Geography
- Location: Joue-les-Tours, Centre-Val de Loire, France

Organisation
- Type: Military

Services
- Beds: 2,600

History
- Founded: 1916
- Closed: 1919

= American Base Hospital No. 7 =

American Base Hospital No. 7 was an American military hospital organized at Boston City Hospital. It was one of the original base hospitals organized by the American Red Cross during World War I. The hospital moved to Joue-les-Tours, France in 1918 and treated patients until January 17, 1919.

==Organization==
Many Americans began preparing for the entry into the First World War prior to the country's formal engagement in hostilities, notably in the formation of hospitals under the auspices of the Red Cross. On February 18, 1916, Col. Jefferson Randolph Kean of the United States Army Medical Corps was detailed to the American Red Cross to organized field hospital units. On February 22, 1916, he visited Boston and proposed that three hospitals be organized around the three major hospitals of the city: Massachusetts General Hospital, Boston City Hospital, and Brigham Hospital (now Brigham and Women's Hospital). The Massachusetts General and City Hospital units were organized as planned, but a compromise was reached where Harvard Medical School and all its affiliated hospitals would form a unit instead of Brigham alone.

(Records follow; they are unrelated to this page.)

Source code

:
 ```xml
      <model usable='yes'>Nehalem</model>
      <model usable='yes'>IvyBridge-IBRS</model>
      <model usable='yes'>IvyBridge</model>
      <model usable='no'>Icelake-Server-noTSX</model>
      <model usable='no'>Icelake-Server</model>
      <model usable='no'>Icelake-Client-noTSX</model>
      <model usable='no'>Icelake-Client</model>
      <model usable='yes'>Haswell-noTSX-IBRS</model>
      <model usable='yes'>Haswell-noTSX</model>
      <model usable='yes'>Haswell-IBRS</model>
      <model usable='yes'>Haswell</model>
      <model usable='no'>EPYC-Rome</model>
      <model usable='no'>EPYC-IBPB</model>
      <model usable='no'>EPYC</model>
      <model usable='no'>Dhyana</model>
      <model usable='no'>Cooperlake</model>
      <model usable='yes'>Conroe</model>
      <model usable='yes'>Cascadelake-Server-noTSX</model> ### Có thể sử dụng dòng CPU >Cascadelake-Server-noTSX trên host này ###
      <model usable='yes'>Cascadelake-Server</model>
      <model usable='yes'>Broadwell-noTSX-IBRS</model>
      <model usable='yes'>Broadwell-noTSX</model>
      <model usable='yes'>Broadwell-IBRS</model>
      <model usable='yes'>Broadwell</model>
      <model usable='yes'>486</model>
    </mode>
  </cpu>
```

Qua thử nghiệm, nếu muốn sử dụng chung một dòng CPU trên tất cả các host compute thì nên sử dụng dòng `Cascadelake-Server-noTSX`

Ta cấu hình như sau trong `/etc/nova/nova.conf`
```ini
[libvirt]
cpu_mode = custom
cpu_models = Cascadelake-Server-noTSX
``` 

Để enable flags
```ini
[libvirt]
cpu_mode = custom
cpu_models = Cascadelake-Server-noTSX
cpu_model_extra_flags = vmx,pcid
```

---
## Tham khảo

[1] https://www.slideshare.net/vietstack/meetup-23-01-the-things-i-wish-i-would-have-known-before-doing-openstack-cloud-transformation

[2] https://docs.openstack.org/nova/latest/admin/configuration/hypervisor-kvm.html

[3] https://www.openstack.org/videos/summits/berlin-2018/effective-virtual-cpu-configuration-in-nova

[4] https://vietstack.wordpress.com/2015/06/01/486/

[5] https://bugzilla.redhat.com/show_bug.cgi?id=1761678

The City Hospital unit was organized in December 1916. It was directed by City Hospital's superintendent, Dr. John J. Dowling. Dr. E. H. Nichols, who had previously served with the Harvard Surgical Unit, was given the rank of Major and was made chief surgeon. It was ready for active service on July 1, 1917 and left for Camp Devens on February 25, 1918. American Base Hospital No. 7 remained in training until July 6, 1918, when it left Camp Devens for New York City. On July 8, 1918, the unit sailed aboard the USS Leviathan for France. American Base Hospital No. 7 arrived in Brest, France on July 15, 1918. After spending two weeks there, it was ordered to Joue-les-Tours for station. The unit consisted of 26 officers, 153 enlisted men, 100 nurses, and 6 civilian employees. Colonel A. M. Smith was the hospital's commanding officer, E. H. Nichols, who was promoted from Major to Lieutenant colonel in December 1918, was the chief of surgical service, and Major John J. Thomas was the chief of medical service. Emma N. Nichols led the nursing unit of Base Hospital No. 7.

==Facilities==
Base Hospital No. 7 occupied one type A unit, constructed by the United States Army Corps of Engineers. The original hospital contained 1,000 beds. A second building with another 1,000 beds was later constructed. Another 600 beds were added thereafter, bringing the hospital's total capacity to 2,600.

==Operations==
Base Hospital No. 7 received its first patients on August 18, 1918. It treated soldiers who had been evacuated from front line hospitals and treated a number of amputation, gas, influenza, and pneumonia cases as well. In total, Base Hospital No. 7 received 3,518 surgical and medical cases during its lifetime.

==Demobilization==
On January 17, 1919, Base Hospital No. 7 was relieved by Base Hospital No. 120. On March 14, 1919, most of the personnel of Base Hospital No. 7 left Saint-Nazaire, on the USS Manchuria and arrived at Camp Merritt, New Jersey on March 24, 1919. Due to a lack of space aboard the Manchuria, a group of Base Hospital No. 7's officers, including Lieut. Col. John J. Dowling, were unable to accompany the rest of the unit and left Saint-Nazaire on March 12 on the USS Tivives. They arrived in Hoboken, New Jersey on March 27, 1919 and rejoined the unit in Camp Merritt. On April 1, 1919, 139 enlisted members and two officers of Base Hospital No. 7 arrived at Camp Devens. The unit was mustered out of the service on April 14, 1919.